[Start of SUPPLIED PASSAGE]

# buying share capital in dubai free zone...but



## sushilpsingh (Nov 1, 2010)

my family (wife and a child) want to live in dubai.
we have a property portfolio equivalent to over AED500,000 plus some fixed savings in the Uk which generate a good interests enough to live without even working.


I am particularly interested in "INVESTOR VISA" by purchasing a share capital of a company/companies within a conveient free zone area.


please advise if an investor visa can be possible:-

by simply purchasing shares capital/s in a free zone, however, 
we (my family) plan to purchase a two-bed flat in the Golden Mile area to live
where daily commute to the British school is accessible for my daughter.

I heard i must also rent out an office in free zone to get visa. is there any way to get rid of it?
if not, can i not just rent out a cheapest available office there for visa purpose only where i do not need to go everyday.

any better advise please?
thank you every one.
regds,
sps


----------



## Elphaba (Jan 24, 2008)

You obtain an investor visa by setting up a free zone company, with all the relevant costs. Search for previous threads on this topic for info.

Specific free zones are for specific types of company and technically you have to have an office (or at least a virtual one) in the freezone.

Golden Mile?? No such area in Dubai.

Theoretically the purchase of property can get you a six month visa, but there are no guarantees and depends on the developer. The rules for this change regularly so offers no stability. You have to have residency to get a school place.

You realise that AED 500k is only GBP 87k? Have you got the exchange rates confused?
-


----------



## Maz25 (Jul 6, 2008)

Elphaba said:


> Golden Mile?? No such area in Dubai.
> -


I think he meant Golden Mile on Palm Jumeirah. They are the new(ish) apartments behind the Shoreline apartments (same area as the Fairmont).


----------



## sushilpsingh (Nov 1, 2010)

Dear Elphaba ,
Thank you very much for yr adv.

Dear Maz25, yes that's the one.
all clear now.
bst regards,
sushil


----------



## wandabug (Apr 22, 2010)

I believe to get a 6 month visa you have to have property valued at over Dhs.1 Million. Plus it is really only a 6 month visit visa, you have to leave the country for 1 month after. It is not a residence visa, you cannot sponsor your wife or child on it.


----------



## rsinner (Feb 3, 2009)

wandabug said:


> I believe to get a 6 month visa you have to have property valued at over Dhs.1 Million. Plus it is really only a 6 month visit visa, you have to leave the country for 1 month after. It is not a residence visa, you cannot sponsor your wife or child on it.


Plus a colleague was telling me that every time there is a renewal on the visa required, they ask that all documents be submitted (including strangely enough a letter from the developer)


----------



## sushilpsingh (Nov 1, 2010)

[End of SUPPLIED PASSAGE]
[Start of SUPPLIED MATERIAL]

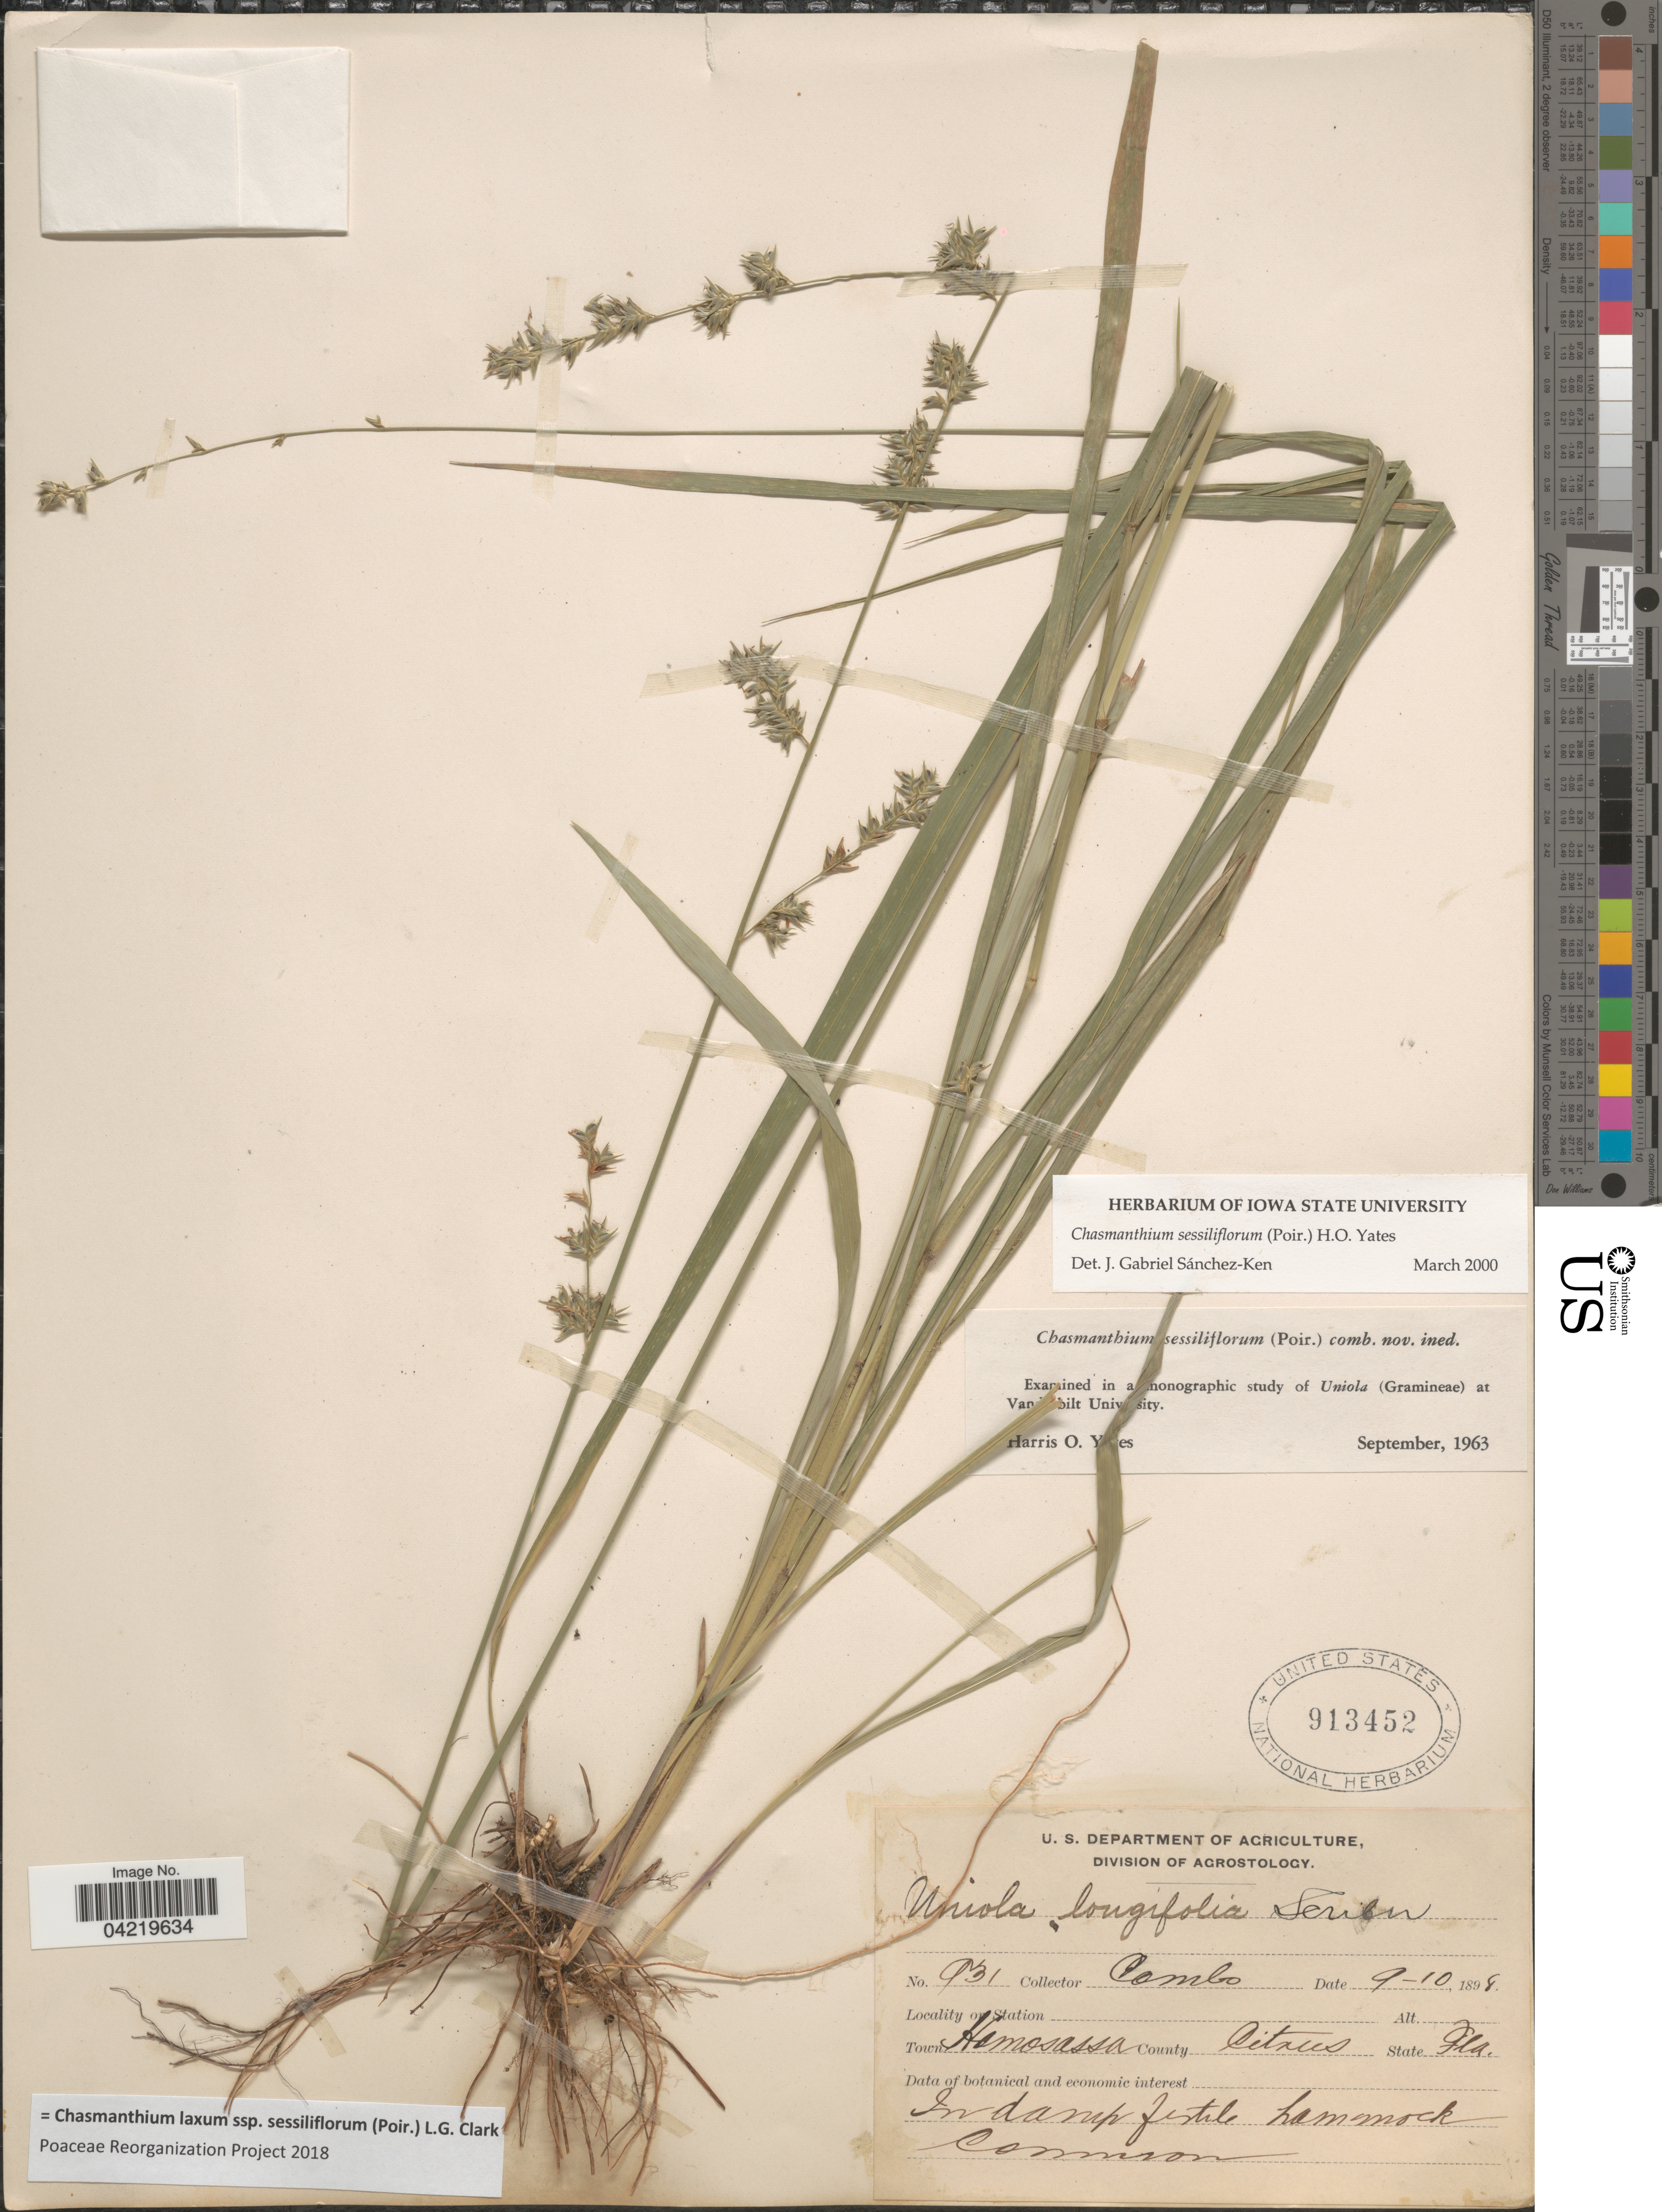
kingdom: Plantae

[End of SUPPLIED MATERIAL]
[Start of SUPPLIED MATERIAL]

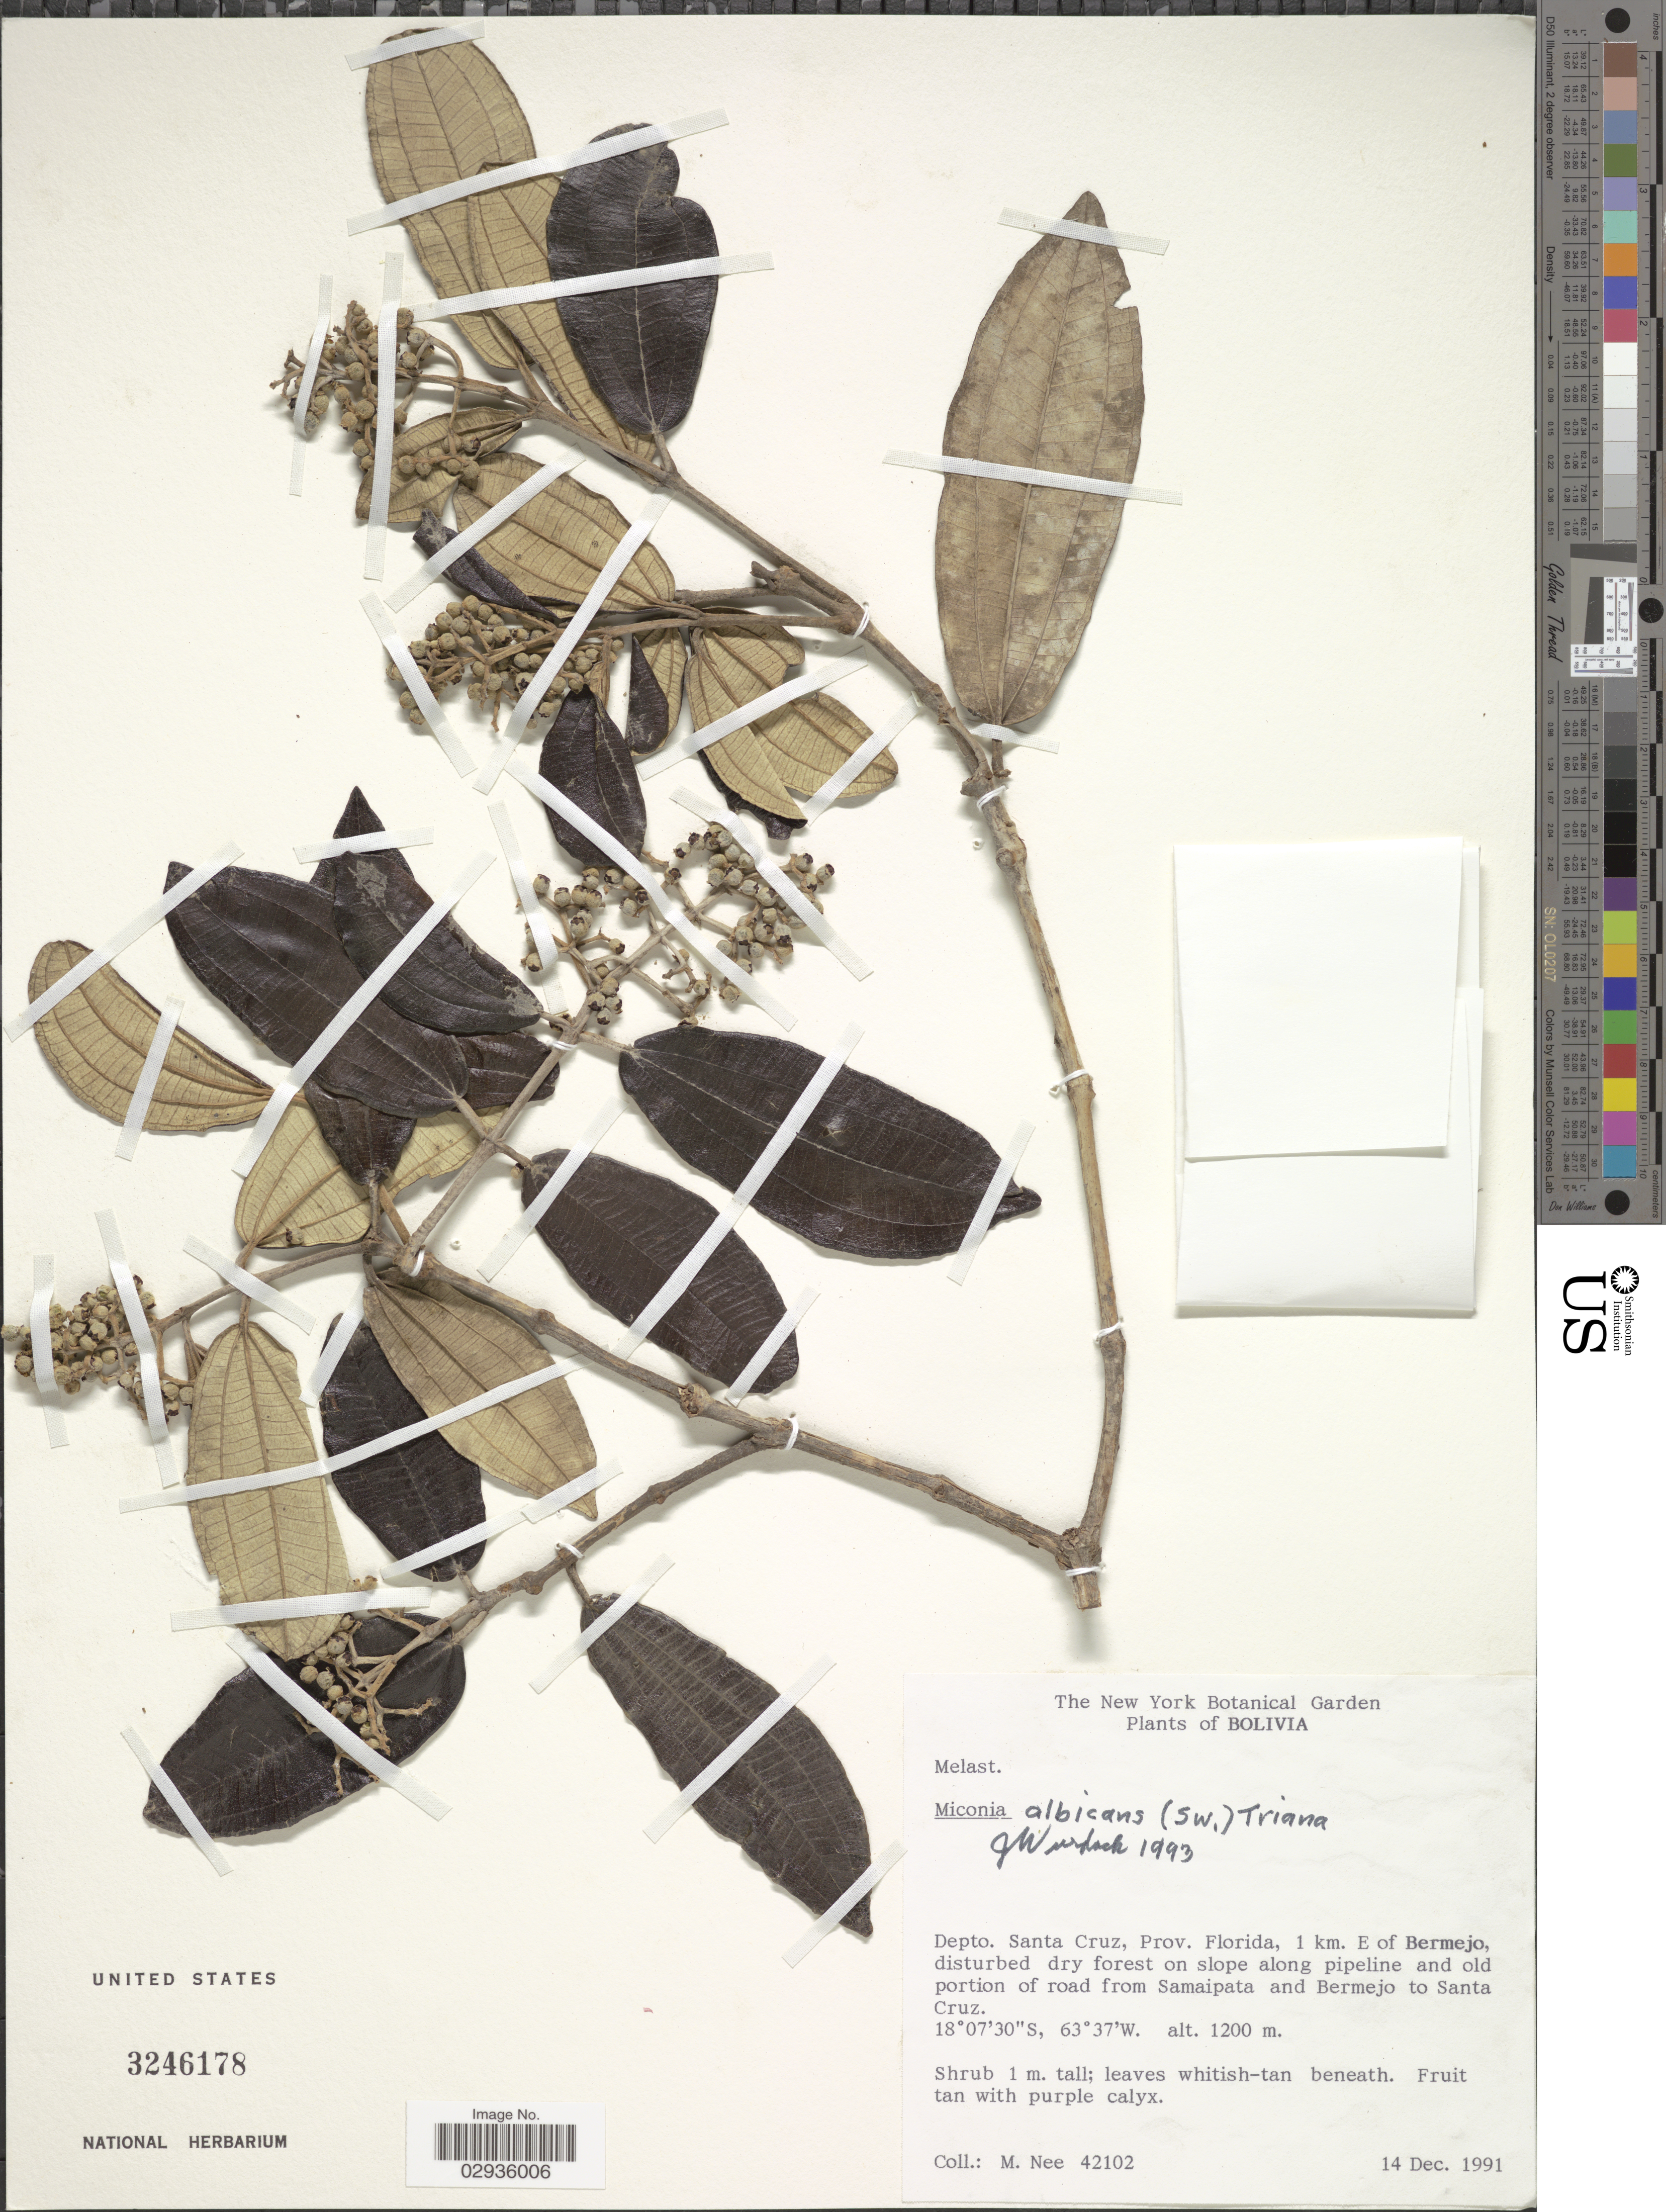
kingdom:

[End of SUPPLIED MATERIAL]

*PROBLEMS TO SOLVE*.
**1)** From the Dubai investor visa thread, reproduce the passage starting at "my family (wife" and ending at "free zone area.".
**2)** In the Dubai investor visa thread, where does Maz25 say the Golden Mile apartments are located?
The rows have nothing to do with the thread.

*EXERCISE ANSWERS*.
**1)**
my family (wife and a child) want to live in dubai.
we have a property portfolio equivalent to over AED500,000 plus some fixed savings in the Uk which generate a good interests enough to live without even working.


I am particularly interested in "INVESTOR VISA" by purchasing a share capital of a company/companies within a conveient free zone area.

**2)** On Palm Jumeirah, behind the Shoreline apartments, in the same area as the Fairmont.